* [Task data]:
####################

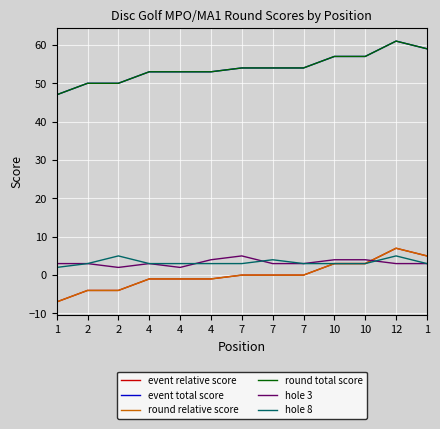

True or false: round relative score and hole 8 cross at least once.

False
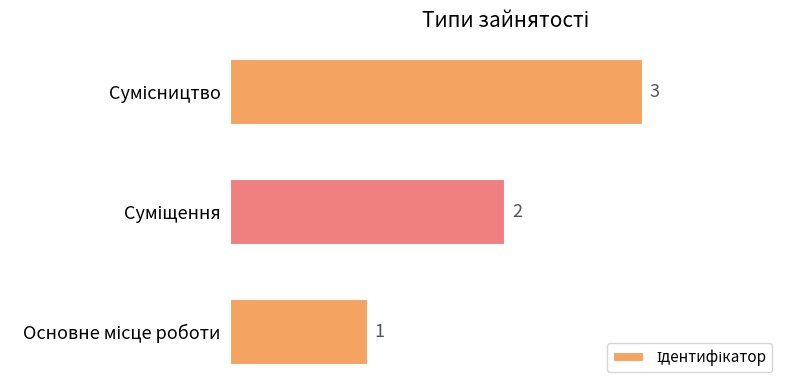

What is the sum of all values?

6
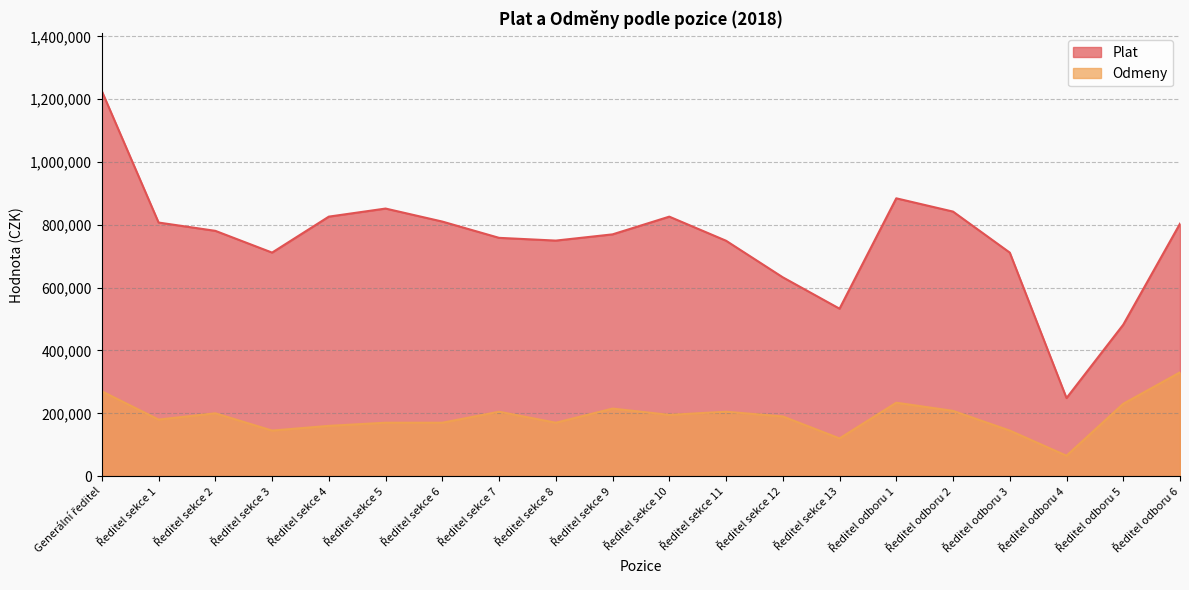

True or false: Odmeny has a value of 120000 at Ředitel sekce 13.

True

####################

* [What is needed]:
Reproduce the data above verbatim, leaving out the pictures.

* [Exercise output]:
True or false: round relative score and hole 8 cross at least once.

False

What is the sum of all values?

6

True or false: Odmeny has a value of 120000 at Ředitel sekce 13.

True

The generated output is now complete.